To bear all cheerfully, do all bravely, await occasion, hurry never.

In a word, to let the spiritual, unbidden and unconscious, grow up through the common-




Philosophy by John Kendrick Bangs (Associate Editor of Life magazine 1884-1888)

If there’s no sun, I still can have the moon.

If there’s no moon, the stars my needs suffice.

And if these fail, I have my evening lamp.

Or, lampless, there’s my trusty tallow dip.

And if the dip goes out, my couch remains,

Where I may sleep and dream there’s light again.



The Comforters by Margaret L. Kiek (Australian Poet)

God made all lovely things

To be my comforters:

Red flowers and passionate,

And flights of soundless bells;

Hollyhocks on the wall;

Broad-bosomed water, distant hills, dark rocks,


Still sand and little waves that crisp and curl;

Tender caressing trails of willow,

Cypress for peace, and crimson flame for storm.

He made the moon to silver all my cares,

And stars to be their reflex in the night.


Surely these lovely things inanimate

Cannot be wholly dead; how, if they are,

Gain I such comfort from so small a star?


Beautiful.  Nature again giving perspective.  Tonight we will have the chance to write the moments of our day onto our epitaph.  Will we have words worthy of inscription?  Will we give ourselves the gift of silence?
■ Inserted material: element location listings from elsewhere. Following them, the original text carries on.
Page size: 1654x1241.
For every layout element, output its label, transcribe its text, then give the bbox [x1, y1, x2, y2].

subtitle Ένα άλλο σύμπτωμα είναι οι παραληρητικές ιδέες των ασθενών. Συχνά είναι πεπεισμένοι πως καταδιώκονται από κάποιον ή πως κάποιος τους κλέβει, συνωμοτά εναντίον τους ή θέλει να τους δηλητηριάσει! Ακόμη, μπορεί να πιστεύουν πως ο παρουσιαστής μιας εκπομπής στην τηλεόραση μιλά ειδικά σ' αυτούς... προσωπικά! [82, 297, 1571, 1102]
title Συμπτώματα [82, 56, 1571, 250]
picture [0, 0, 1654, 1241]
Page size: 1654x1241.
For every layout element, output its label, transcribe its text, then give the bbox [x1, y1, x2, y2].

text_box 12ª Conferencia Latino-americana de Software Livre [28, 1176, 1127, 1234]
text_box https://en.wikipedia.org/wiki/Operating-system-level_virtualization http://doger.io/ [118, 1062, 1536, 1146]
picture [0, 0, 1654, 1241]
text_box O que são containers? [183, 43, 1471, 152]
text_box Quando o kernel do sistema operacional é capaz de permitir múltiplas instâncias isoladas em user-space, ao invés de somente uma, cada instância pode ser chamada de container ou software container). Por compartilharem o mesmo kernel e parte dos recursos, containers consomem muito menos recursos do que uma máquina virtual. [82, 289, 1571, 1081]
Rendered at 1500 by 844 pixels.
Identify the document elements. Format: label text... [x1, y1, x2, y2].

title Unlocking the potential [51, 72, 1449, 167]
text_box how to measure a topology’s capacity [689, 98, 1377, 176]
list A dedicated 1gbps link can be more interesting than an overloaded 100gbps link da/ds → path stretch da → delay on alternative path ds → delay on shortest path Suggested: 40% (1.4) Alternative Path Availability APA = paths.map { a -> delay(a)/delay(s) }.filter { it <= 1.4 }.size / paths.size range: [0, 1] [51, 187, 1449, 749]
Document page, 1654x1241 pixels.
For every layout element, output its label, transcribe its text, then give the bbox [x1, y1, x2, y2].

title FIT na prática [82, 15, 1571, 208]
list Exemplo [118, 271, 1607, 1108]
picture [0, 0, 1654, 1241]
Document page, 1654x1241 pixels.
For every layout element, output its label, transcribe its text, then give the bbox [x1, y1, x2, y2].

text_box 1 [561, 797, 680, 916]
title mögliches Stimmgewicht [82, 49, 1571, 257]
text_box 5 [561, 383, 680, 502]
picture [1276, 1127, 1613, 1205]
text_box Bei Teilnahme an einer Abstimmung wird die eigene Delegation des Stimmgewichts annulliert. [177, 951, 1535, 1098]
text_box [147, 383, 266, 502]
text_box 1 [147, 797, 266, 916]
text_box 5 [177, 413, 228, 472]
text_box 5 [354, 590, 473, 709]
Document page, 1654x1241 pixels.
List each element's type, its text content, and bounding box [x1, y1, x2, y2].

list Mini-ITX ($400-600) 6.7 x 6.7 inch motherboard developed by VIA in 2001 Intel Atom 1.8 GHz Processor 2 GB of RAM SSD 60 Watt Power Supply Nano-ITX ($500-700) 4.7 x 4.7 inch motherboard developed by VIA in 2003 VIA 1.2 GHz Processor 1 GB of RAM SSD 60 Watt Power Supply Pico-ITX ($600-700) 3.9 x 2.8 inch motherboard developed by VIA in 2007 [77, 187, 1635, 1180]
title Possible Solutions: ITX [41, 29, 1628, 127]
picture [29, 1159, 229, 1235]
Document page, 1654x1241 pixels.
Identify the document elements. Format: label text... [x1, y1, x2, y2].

Silence even from our thoughts?  I once read that to truly have silence we must stop our thinking.  Then we will notice the details around us.  Beauty from the little crocus flower showing herself through the snow.  Comfort from the voice of someone in our past echoing throughout the quiet room.  The taste of morning coffee.  The little bell on the door as it opens and shuts throughout the day bringing into my life an unknown conversation about to break the silence.  

Details.  Beautiful life.  No matter what losses the faithfulness of constant small gifts handed privately from our Creator.  One drop to our knees, even mentally.  One glance to the heavens.  The peace that passes the understanding of anyone we meet is promised to us.  We now enter our day.  Our gift.  Let’s make the gift worthy of words to inscribe tonight.  Thank you for letting me enter your Thursday morning.  For your encouragement and letting me have this beautiful store.  I hope I’m working when you come over.  When you chose a book whose words inside may change your life.  I also hope that a little crocus flower shows itself somewhere in your path today to show you that life continues regardless of what details are in your world. That beauty in life faithfully enters our scene in this song of life.  Susan


Latin for this week:

Custode et cura natural potentior omni – Nature is beyond all teaching.

Medicus curat, natura sanat – Doctor cures, nature saves.

Votum – prayer, wish, desire


Works Cited:

Clark, Thomas Curtis, Editor.  Poems for Life: Quotable Verse from the Seers and Singer of Yesterday and Today.  New York.  Willet, Clark & Company.  1941.